2013年10月 6日

予定調和

「予定調和」。
私はこの言葉が嫌いです。

でも、予定調和って、安心するんですよね。

とりあえず、誰も文句を言わないもっともらしい内容を、きれいな言葉と高尚な文言でまとめて結論づける......。
そこに落とし所を決めておけば、触れたくない、根深い問題を避けられます。
みんな笑顔で「よかったね」で終わることができる、最適の「逃げ」の手段であると思っています。

時には私も予定調和も仕方ないと思うこともあります。
が、何年も何度も同じことを繰り返し、何も根本問題が解決していない地域の現状を見るにつけ、小手先の手段で解決しようとする地域の姿勢に大いなる疑問と限界を強く感じてもいます。

ならば、予定調和することをやめれば?

しかし、そうすれば、当然、地域の中にさざなみが立ち、波紋が広がります。
寝ていた子を起こすことになります。

そこで暮らしている、そこに住み続ける皆さんにとって、地域がかき回されてしまうのは、困ります。
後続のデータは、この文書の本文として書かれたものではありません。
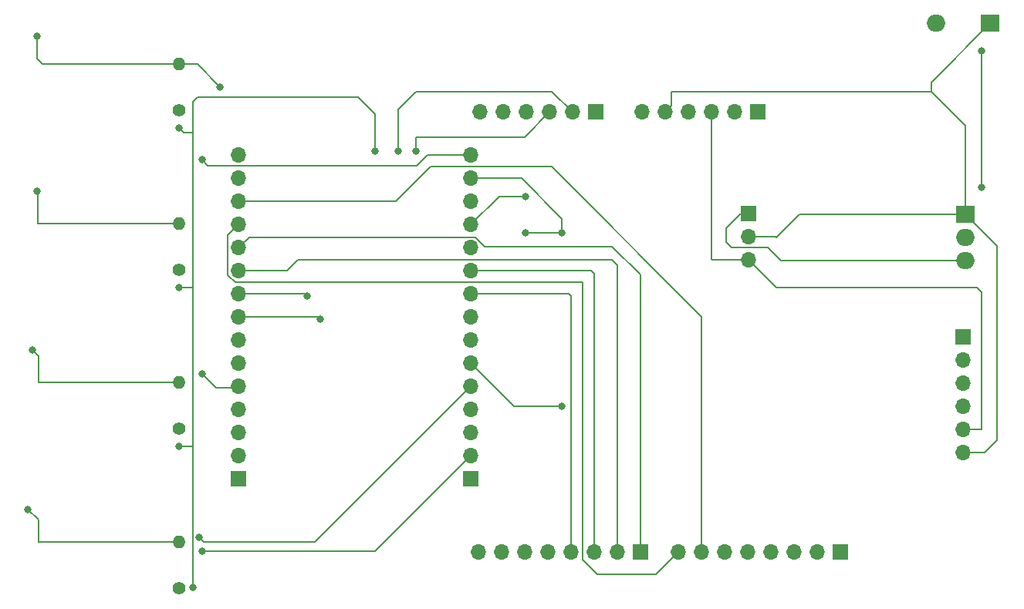
<source format=gbr>
%TF.GenerationSoftware,KiCad,Pcbnew,9.0.0*%
%TF.CreationDate,2025-03-21T00:34:27+09:00*%
%TF.ProjectId,osuino_v1,6f737569-6e6f-45f7-9631-2e6b69636164,rev?*%
%TF.SameCoordinates,Original*%
%TF.FileFunction,Copper,L1,Top*%
%TF.FilePolarity,Positive*%
%FSLAX46Y46*%
G04 Gerber Fmt 4.6, Leading zero omitted, Abs format (unit mm)*
G04 Created by KiCad (PCBNEW 9.0.0) date 2025-03-21 00:34:27*
%MOMM*%
%LPD*%
G01*
G04 APERTURE LIST*
%TA.AperFunction,ComponentPad*%
%ADD10R,2.000000X1.905000*%
%TD*%
%TA.AperFunction,ComponentPad*%
%ADD11O,2.000000X1.905000*%
%TD*%
%TA.AperFunction,ComponentPad*%
%ADD12C,1.400000*%
%TD*%
%TA.AperFunction,ComponentPad*%
%ADD13O,1.400000X1.400000*%
%TD*%
%TA.AperFunction,ComponentPad*%
%ADD14R,1.700000X1.700000*%
%TD*%
%TA.AperFunction,ComponentPad*%
%ADD15O,1.700000X1.700000*%
%TD*%
%TA.AperFunction,ViaPad*%
%ADD16C,0.800000*%
%TD*%
%TA.AperFunction,Conductor*%
%ADD17C,0.200000*%
%TD*%
G04 APERTURE END LIST*
D10*
%TO.P,U1,1,GND*%
%TO.N,GND*%
X199230000Y-85960000D03*
D11*
%TO.P,U1,2,VO*%
%TO.N,Net-(J5-Pin_15)*%
X199230000Y-88500000D03*
%TO.P,U1,3,VI*%
%TO.N,VCC*%
X199230000Y-91040000D03*
%TD*%
D12*
%TO.P,R2,1*%
%TO.N,GND*%
X113000000Y-92080000D03*
D13*
%TO.P,R2,2*%
%TO.N,Net-(J6-Pin_5)*%
X113000000Y-87000000D03*
%TD*%
D11*
%TO.P,,3,VI*%
%TO.N,VCC*%
X196000000Y-65000000D03*
%TD*%
D14*
%TO.P,J8,1,Pin_1*%
%TO.N,Net-(J5-Pin_8)*%
X199000000Y-99460000D03*
D15*
%TO.P,J8,2,Pin_2*%
%TO.N,Net-(J5-Pin_7)*%
X199000000Y-102000000D03*
%TO.P,J8,3,Pin_3*%
%TO.N,Net-(J5-Pin_1)*%
X199000000Y-104540000D03*
%TO.P,J8,4,Pin_4*%
%TO.N,Net-(J5-Pin_6)*%
X199000000Y-107080000D03*
%TO.P,J8,5,Pin_5*%
%TO.N,Net-(J3-Pin_3)*%
X199000000Y-109620000D03*
%TO.P,J8,6,Pin_6*%
%TO.N,GND*%
X199000000Y-112160000D03*
%TD*%
D14*
%TO.P,J3,1,Pin_1*%
%TO.N,unconnected-(J3-Pin_1-Pad1)*%
X176490000Y-74700000D03*
D15*
%TO.P,J3,2,Pin_2*%
%TO.N,unconnected-(J3-Pin_2-Pad2)*%
X173950000Y-74700000D03*
%TO.P,J3,3,Pin_3*%
%TO.N,Net-(J3-Pin_3)*%
X171410000Y-74700000D03*
%TO.P,J3,4,Pin_4*%
%TO.N,unconnected-(J3-Pin_4-Pad4)*%
X168870000Y-74700000D03*
%TO.P,J3,5,Pin_5*%
%TO.N,GND*%
X166330000Y-74700000D03*
%TO.P,J3,6,Pin_6*%
%TO.N,unconnected-(J3-Pin_6-Pad6)*%
X163790000Y-74700000D03*
%TD*%
D14*
%TO.P,J4,1,Pin_1*%
%TO.N,Net-(J4-Pin_1)*%
X158690000Y-74760000D03*
D15*
%TO.P,J4,2,Pin_2*%
%TO.N,Net-(J4-Pin_2)*%
X156150000Y-74760000D03*
%TO.P,J4,3,Pin_3*%
%TO.N,Net-(J4-Pin_3)*%
X153610000Y-74760000D03*
%TO.P,J4,4,Pin_4*%
%TO.N,Net-(J4-Pin_4)*%
X151070000Y-74760000D03*
%TO.P,J4,5,Pin_5*%
%TO.N,Net-(J4-Pin_5)*%
X148530000Y-74760000D03*
%TO.P,J4,6,Pin_6*%
%TO.N,unconnected-(J4-Pin_6-Pad6)*%
X145990000Y-74760000D03*
%TD*%
D12*
%TO.P,R3,1*%
%TO.N,GND*%
X113000000Y-109540000D03*
D13*
%TO.P,R3,2*%
%TO.N,Net-(J5-Pin_5)*%
X113000000Y-104460000D03*
%TD*%
D12*
%TO.P,R4,1*%
%TO.N,GND*%
X113000000Y-127040000D03*
D13*
%TO.P,R4,2*%
%TO.N,Net-(J5-Pin_2)*%
X113000000Y-121960000D03*
%TD*%
D14*
%TO.P,J1,1,Pin_1*%
%TO.N,unconnected-(J1-Pin_1-Pad1)*%
X185510000Y-123060000D03*
D15*
%TO.P,J1,2,Pin_2*%
%TO.N,unconnected-(J1-Pin_2-Pad2)*%
X182970000Y-123060000D03*
%TO.P,J1,3,Pin_3*%
%TO.N,unconnected-(J1-Pin_3-Pad3)*%
X180430000Y-123060000D03*
%TO.P,J1,4,Pin_4*%
%TO.N,unconnected-(J1-Pin_4-Pad4)*%
X177890000Y-123060000D03*
%TO.P,J1,5,Pin_5*%
%TO.N,unconnected-(J1-Pin_5-Pad5)*%
X175350000Y-123060000D03*
%TO.P,J1,6,Pin_6*%
%TO.N,unconnected-(J1-Pin_6-Pad6)*%
X172810000Y-123060000D03*
%TO.P,J1,7,Pin_7*%
%TO.N,Net-(J1-Pin_7)*%
X170270000Y-123060000D03*
%TO.P,J1,8,Pin_8*%
%TO.N,Net-(J1-Pin_8)*%
X167730000Y-123060000D03*
%TD*%
D10*
%TO.P,,1,GND*%
%TO.N,GND*%
X202000000Y-65000000D03*
%TD*%
D14*
%TO.P,J5,1,Pin_1*%
%TO.N,Net-(J5-Pin_1)*%
X145000000Y-115060000D03*
D15*
%TO.P,J5,2,Pin_2*%
%TO.N,Net-(J5-Pin_2)*%
X145000000Y-112520000D03*
%TO.P,J5,3,Pin_3*%
%TO.N,unconnected-(J5-Pin_3-Pad3)*%
X145000000Y-109980000D03*
%TO.P,J5,4,Pin_4*%
%TO.N,unconnected-(J5-Pin_4-Pad4)*%
X145000000Y-107440000D03*
%TO.P,J5,5,Pin_5*%
%TO.N,Net-(J5-Pin_5)*%
X145000000Y-104900000D03*
%TO.P,J5,6,Pin_6*%
%TO.N,Net-(J5-Pin_6)*%
X145000000Y-102360000D03*
%TO.P,J5,7,Pin_7*%
%TO.N,Net-(J5-Pin_7)*%
X145000000Y-99820000D03*
%TO.P,J5,8,Pin_8*%
%TO.N,Net-(J5-Pin_8)*%
X145000000Y-97280000D03*
%TO.P,J5,9,Pin_9*%
%TO.N,Net-(J2-Pin_4)*%
X145000000Y-94740000D03*
%TO.P,J5,10,Pin_10*%
%TO.N,Net-(J2-Pin_3)*%
X145000000Y-92200000D03*
%TO.P,J5,11,Pin_11*%
%TO.N,Net-(J4-Pin_2)*%
X145000000Y-89660000D03*
%TO.P,J5,12,Pin_12*%
%TO.N,Net-(J4-Pin_1)*%
X145000000Y-87120000D03*
%TO.P,J5,13,Pin_13*%
%TO.N,Net-(J4-Pin_3)*%
X145000000Y-84580000D03*
%TO.P,J5,14,Pin_14*%
%TO.N,GND*%
X145000000Y-82040000D03*
%TO.P,J5,15,Pin_15*%
%TO.N,Net-(J5-Pin_15)*%
X145000000Y-79500000D03*
%TD*%
D12*
%TO.P,R1,1*%
%TO.N,GND*%
X113000000Y-74580000D03*
D13*
%TO.P,R1,2*%
%TO.N,Net-(J6-Pin_4)*%
X113000000Y-69500000D03*
%TD*%
D14*
%TO.P,J7,1,Pin_1*%
%TO.N,VCC*%
X175500000Y-85920000D03*
D15*
%TO.P,J7,2,Pin_2*%
%TO.N,GND*%
X175500000Y-88460000D03*
%TO.P,J7,3,Pin_3*%
%TO.N,Net-(J3-Pin_3)*%
X175500000Y-91000000D03*
%TD*%
D14*
%TO.P,J6,1,Pin_1*%
%TO.N,unconnected-(J6-Pin_1-Pad1)*%
X119500000Y-115060000D03*
D15*
%TO.P,J6,2,Pin_2*%
%TO.N,unconnected-(J6-Pin_2-Pad2)*%
X119500000Y-112520000D03*
%TO.P,J6,3,Pin_3*%
%TO.N,unconnected-(J6-Pin_3-Pad3)*%
X119500000Y-109980000D03*
%TO.P,J6,4,Pin_4*%
%TO.N,Net-(J6-Pin_4)*%
X119500000Y-107440000D03*
%TO.P,J6,5,Pin_5*%
%TO.N,Net-(J6-Pin_5)*%
X119500000Y-104900000D03*
%TO.P,J6,6,Pin_6*%
%TO.N,Net-(J4-Pin_5)*%
X119500000Y-102360000D03*
%TO.P,J6,7,Pin_7*%
%TO.N,Net-(J4-Pin_4)*%
X119500000Y-99820000D03*
%TO.P,J6,8,Pin_8*%
%TO.N,Net-(J2-Pin_5)*%
X119500000Y-97280000D03*
%TO.P,J6,9,Pin_9*%
%TO.N,Net-(J2-Pin_6)*%
X119500000Y-94740000D03*
%TO.P,J6,10,Pin_10*%
%TO.N,Net-(J2-Pin_2)*%
X119500000Y-92200000D03*
%TO.P,J6,11,Pin_11*%
%TO.N,Net-(J2-Pin_1)*%
X119500000Y-89660000D03*
%TO.P,J6,12,Pin_12*%
%TO.N,Net-(J1-Pin_8)*%
X119500000Y-87120000D03*
%TO.P,J6,13,Pin_13*%
%TO.N,Net-(J1-Pin_7)*%
X119500000Y-84580000D03*
%TO.P,J6,14,Pin_14*%
%TO.N,unconnected-(J6-Pin_14-Pad14)*%
X119500000Y-82040000D03*
%TO.P,J6,15,Pin_15*%
%TO.N,unconnected-(J6-Pin_15-Pad15)*%
X119500000Y-79500000D03*
%TD*%
D14*
%TO.P,J2,1,Pin_1*%
%TO.N,Net-(J2-Pin_1)*%
X163610000Y-123070000D03*
D15*
%TO.P,J2,2,Pin_2*%
%TO.N,Net-(J2-Pin_2)*%
X161070000Y-123070000D03*
%TO.P,J2,3,Pin_3*%
%TO.N,Net-(J2-Pin_3)*%
X158530000Y-123070000D03*
%TO.P,J2,4,Pin_4*%
%TO.N,Net-(J2-Pin_4)*%
X155990000Y-123070000D03*
%TO.P,J2,5,Pin_5*%
%TO.N,Net-(J2-Pin_5)*%
X153450000Y-123070000D03*
%TO.P,J2,6,Pin_6*%
%TO.N,Net-(J2-Pin_6)*%
X150910000Y-123070000D03*
%TO.P,J2,7,Pin_7*%
%TO.N,unconnected-(J2-Pin_7-Pad7)*%
X148370000Y-123070000D03*
%TO.P,J2,8,Pin_8*%
%TO.N,unconnected-(J2-Pin_8-Pad8)*%
X145830000Y-123070000D03*
%TD*%
D16*
%TO.N,Net-(J5-Pin_2)*%
X115500000Y-123000000D03*
%TO.N,Net-(J5-Pin_5)*%
X115200000Y-121500000D03*
%TO.N,Net-(J6-Pin_4)*%
X97410000Y-66410000D03*
%TO.N,Net-(J6-Pin_5)*%
X97410000Y-83410000D03*
%TO.N,Net-(J5-Pin_5)*%
X96910000Y-100910000D03*
%TO.N,Net-(J5-Pin_2)*%
X96410000Y-118410000D03*
%TO.N,GND*%
X114500000Y-127000000D03*
X113000000Y-111500000D03*
X113000000Y-94000000D03*
X113000000Y-76500000D03*
%TO.N,Net-(J2-Pin_6)*%
X127000000Y-95000000D03*
%TO.N,Net-(J2-Pin_5)*%
X128500000Y-97500000D03*
%TO.N,Net-(J4-Pin_3)*%
X139000000Y-79000000D03*
%TO.N,Net-(J4-Pin_2)*%
X137000000Y-79000000D03*
%TO.N,Net-(J4-Pin_1)*%
X151000000Y-84000000D03*
%TO.N,Net-(J5-Pin_6)*%
X155000000Y-107080000D03*
%TO.N,Net-(J6-Pin_4)*%
X117500000Y-72000000D03*
%TO.N,Net-(J6-Pin_5)*%
X115500000Y-103500000D03*
%TO.N,VCC*%
X201000000Y-68000000D03*
X115500000Y-80000000D03*
X201000000Y-83000000D03*
%TO.N,GND*%
X134500000Y-79000000D03*
X155000000Y-88000000D03*
X151000000Y-88000000D03*
%TD*%
D17*
%TO.N,Net-(J5-Pin_5)*%
X127900000Y-122000000D02*
X145000000Y-104900000D01*
X115200000Y-121500000D02*
X115700000Y-122000000D01*
X115700000Y-122000000D02*
X127900000Y-122000000D01*
%TO.N,Net-(J6-Pin_4)*%
X102500000Y-69500000D02*
X98000000Y-69500000D01*
X97410000Y-66410000D02*
X97410000Y-68910000D01*
X97410000Y-68910000D02*
X98000000Y-69500000D01*
%TO.N,Net-(J6-Pin_5)*%
X97410000Y-83410000D02*
X97500000Y-83500000D01*
X97500000Y-83500000D02*
X97500000Y-87000000D01*
%TO.N,Net-(J5-Pin_5)*%
X96910000Y-100910000D02*
X97540000Y-101540000D01*
X97540000Y-101540000D02*
X97540000Y-104460000D01*
%TO.N,Net-(J5-Pin_2)*%
X97540000Y-121960000D02*
X97540000Y-119540000D01*
X97540000Y-119540000D02*
X96410000Y-118410000D01*
%TO.N,GND*%
X114500000Y-127000000D02*
X114500000Y-111500000D01*
X113000000Y-111500000D02*
X114500000Y-111500000D01*
X114500000Y-108040000D02*
X114500000Y-94000000D01*
X113000000Y-94000000D02*
X114500000Y-94000000D01*
X114500000Y-90500000D02*
X114500000Y-77000000D01*
X113500000Y-77000000D02*
X114500000Y-77000000D01*
X113000000Y-76500000D02*
X113500000Y-77000000D01*
X114500000Y-77000000D02*
X114500000Y-73580000D01*
X114500000Y-73580000D02*
X115000000Y-73080000D01*
%TO.N,Net-(J1-Pin_8)*%
X118349000Y-92676760D02*
X118349000Y-88271000D01*
X158830000Y-125500000D02*
X157230000Y-123900000D01*
X119118340Y-93446100D02*
X118349000Y-92676760D01*
X157230000Y-93446100D02*
X119118340Y-93446100D01*
X167730000Y-123060000D02*
X165290000Y-125500000D01*
X118349000Y-88271000D02*
X119500000Y-87120000D01*
X157230000Y-123900000D02*
X157230000Y-93446100D01*
X165290000Y-125500000D02*
X158830000Y-125500000D01*
%TO.N,Net-(J1-Pin_7)*%
X170270000Y-123060000D02*
X170270000Y-97202900D01*
X140560000Y-80770000D02*
X136750000Y-84580000D01*
X153837100Y-80770000D02*
X140560000Y-80770000D01*
X170270000Y-97202900D02*
X153837100Y-80770000D01*
X136750000Y-84580000D02*
X119500000Y-84580000D01*
%TO.N,Net-(J2-Pin_1)*%
X120651000Y-88509000D02*
X119500000Y-89660000D01*
X163610000Y-123070000D02*
X163610000Y-92610000D01*
X146467760Y-89500000D02*
X145476760Y-88509000D01*
X160500000Y-89500000D02*
X146467760Y-89500000D01*
X163610000Y-92610000D02*
X160500000Y-89500000D01*
X145476760Y-88509000D02*
X120651000Y-88509000D01*
%TO.N,Net-(J2-Pin_6)*%
X126740000Y-94740000D02*
X119500000Y-94740000D01*
X127000000Y-95000000D02*
X126740000Y-94740000D01*
%TO.N,Net-(J2-Pin_2)*%
X160500000Y-91000000D02*
X161070000Y-91570000D01*
X126000000Y-91000000D02*
X160500000Y-91000000D01*
X119500000Y-92200000D02*
X124800000Y-92200000D01*
X161070000Y-91570000D02*
X161070000Y-123070000D01*
X124800000Y-92200000D02*
X126000000Y-91000000D01*
%TO.N,Net-(J2-Pin_5)*%
X128500000Y-97500000D02*
X128280000Y-97280000D01*
X128280000Y-97280000D02*
X119500000Y-97280000D01*
%TO.N,Net-(J3-Pin_3)*%
X201000000Y-109610000D02*
X199010000Y-109610000D01*
X171500000Y-91000000D02*
X171410000Y-90910000D01*
X199010000Y-109610000D02*
X199000000Y-109620000D01*
X200500000Y-94000000D02*
X201000000Y-94500000D01*
X175500000Y-91000000D02*
X178500000Y-94000000D01*
X175500000Y-91000000D02*
X171500000Y-91000000D01*
X171410000Y-90910000D02*
X171410000Y-74700000D01*
X201000000Y-94500000D02*
X201000000Y-109610000D01*
X178500000Y-94000000D02*
X200500000Y-94000000D01*
%TO.N,Net-(J4-Pin_3)*%
X150870000Y-77500000D02*
X139000000Y-77500000D01*
X139000000Y-77500000D02*
X139000000Y-79000000D01*
X153610000Y-74760000D02*
X150870000Y-77500000D01*
%TO.N,Net-(J4-Pin_2)*%
X139000000Y-72500000D02*
X137000000Y-74500000D01*
X156150000Y-74760000D02*
X153890000Y-72500000D01*
X153890000Y-72500000D02*
X139000000Y-72500000D01*
X137000000Y-74500000D02*
X137000000Y-79000000D01*
%TO.N,Net-(J4-Pin_1)*%
X148120000Y-84000000D02*
X145000000Y-87120000D01*
X151000000Y-84000000D02*
X148120000Y-84000000D01*
%TO.N,Net-(J5-Pin_5)*%
X113000000Y-104460000D02*
X97540000Y-104460000D01*
%TO.N,Net-(J5-Pin_2)*%
X113000000Y-121960000D02*
X97540000Y-121960000D01*
%TO.N,Net-(J5-Pin_6)*%
X149720000Y-107080000D02*
X145000000Y-102360000D01*
X155000000Y-107080000D02*
X149720000Y-107080000D01*
%TO.N,Net-(J6-Pin_4)*%
X115000000Y-69500000D02*
X117500000Y-72000000D01*
X113000000Y-69500000D02*
X115000000Y-69500000D01*
X113000000Y-69500000D02*
X102500000Y-69500000D01*
%TO.N,Net-(J6-Pin_5)*%
X119400000Y-105000000D02*
X119500000Y-104900000D01*
X113000000Y-87000000D02*
X97500000Y-87000000D01*
X115500000Y-103500000D02*
X117000000Y-105000000D01*
X117000000Y-105000000D02*
X119400000Y-105000000D01*
%TO.N,VCC*%
X201000000Y-68000000D02*
X201000000Y-83000000D01*
X173000000Y-87500000D02*
X173000000Y-89000000D01*
X173000000Y-89000000D02*
X173611000Y-89611000D01*
X174580000Y-85920000D02*
X173000000Y-87500000D01*
X179040000Y-91040000D02*
X199230000Y-91040000D01*
X139069000Y-80651000D02*
X140220000Y-79500000D01*
X116151000Y-80651000D02*
X139069000Y-80651000D01*
X177611000Y-89611000D02*
X179040000Y-91040000D01*
X175500000Y-85920000D02*
X174580000Y-85920000D01*
X115500000Y-80000000D02*
X116151000Y-80651000D01*
X140220000Y-79500000D02*
X145000000Y-79500000D01*
X173611000Y-89611000D02*
X177611000Y-89611000D01*
%TO.N,Net-(J2-Pin_4)*%
X155990000Y-95010000D02*
X156000000Y-95000000D01*
X156000000Y-95000000D02*
X155740000Y-94740000D01*
X155990000Y-123070000D02*
X155990000Y-95010000D01*
X155740000Y-94740000D02*
X145000000Y-94740000D01*
%TO.N,GND*%
X199000000Y-112160000D02*
X201340000Y-112160000D01*
X195500000Y-72500000D02*
X167000000Y-72500000D01*
X132580000Y-73080000D02*
X134500000Y-75000000D01*
X181040000Y-85960000D02*
X178500000Y-88500000D01*
X199230000Y-85960000D02*
X199230000Y-76230000D01*
X199230000Y-85960000D02*
X181040000Y-85960000D01*
X134500000Y-75000000D02*
X134500000Y-79000000D01*
X178460000Y-88460000D02*
X175500000Y-88460000D01*
X178500000Y-88500000D02*
X178460000Y-88460000D01*
X150540000Y-82040000D02*
X155000000Y-86500000D01*
X145000000Y-82040000D02*
X150540000Y-82040000D01*
X114500000Y-108000000D02*
X114500000Y-108040000D01*
X195500000Y-71500000D02*
X195500000Y-72500000D01*
X114500000Y-94000000D02*
X114500000Y-90500000D01*
X155000000Y-86500000D02*
X155000000Y-88000000D01*
X115000000Y-73080000D02*
X132580000Y-73080000D01*
X201340000Y-112160000D02*
X202730000Y-110770000D01*
X202730000Y-89460000D02*
X199230000Y-85960000D01*
X202000000Y-65000000D02*
X195500000Y-71500000D01*
X202730000Y-110770000D02*
X202730000Y-89460000D01*
X167000000Y-74030000D02*
X166330000Y-74700000D01*
X114500000Y-111500000D02*
X114500000Y-108000000D01*
X167000000Y-72500000D02*
X167000000Y-74030000D01*
X151000000Y-88000000D02*
X155000000Y-88000000D01*
X199230000Y-76230000D02*
X195500000Y-72500000D01*
%TO.N,Net-(J2-Pin_3)*%
X158200000Y-92200000D02*
X145000000Y-92200000D01*
X158530000Y-123070000D02*
X158530000Y-92530000D01*
X158530000Y-92530000D02*
X158200000Y-92200000D01*
%TO.N,Net-(J5-Pin_2)*%
X134520000Y-123000000D02*
X145000000Y-112520000D01*
X115500000Y-123000000D02*
X134520000Y-123000000D01*
%TD*%
M02*

</source>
かといって皆さんが現状に納得して満足されているのかというと、それは別。
公の場では意見せずとも、けっこう皆さん裏では文句タラタラ。
ちゃんと地域のどこに問題があるのか、わかっていらっしゃるんですよね。

そこに切り込めない理由も、理解できます。
複雑な人間関係、しがらみ......そんなことに手を付けたら、後が大変。
せっかく表面上はうまくいっている人間関係に亀裂が生じてしまいます。
敢えて敵をつくるような損な役回りなんか、誰だってしたくありません。

だから、なんとか、地域のタブーであるこの根深い問題をスルーして、外向けに「ちゃんとできています」と見せられる、いや「ちゃんとやりました」と言えるような事業(手段)として飛びつくのが、横文字ワードや概念だったり、都会で流行っている流れに乗ること。

たとえば、国の補助金で行われている各地の事業をみても、少しだけテーマを換える、対象者や対象範囲を換える、トレンドのキーワードを入れるといったマイナーチェンジで、同じようなことが同じように行われている例が多々。
また、作文された文章(事業趣旨や目的など)を読むと"それなり"なんだけれども、「根本」や「本質」を微妙に避けており(その上澄みを上手になぞっている)、予定調和的な一見素晴らしい事業になっているものも見受けられます。

根本の問題は、避けても追いかけてきます。
年月が経つほどに硬さと厚みも増し、住民の体の中に風習や文化として刻み込まれ、抜けきれなくなり、次世代への負の遺産が増えるだけです。

どうか諦めずに、怖がらないでください、予定調和を乱すことを。
そこで出てきた問題意識や地域の負の側面。そうした根本問題に切り込むことは、必ずしも傷口に塩を塗ったり、傷口を広げたりすることではない、と私は思っています。
いわんや誰かを糾弾することでもありません。

負の面に目を向けるのはつらいことです、嫌なことです。
けれども、自ら客観視して、反省することから、忘れていたもの、本当に自分たちが誇れるものが見つかることだってあります。
そして、現状で懸命に努力している人たちを称賛し、皆で認めて、前に進む力を得ましょうよ。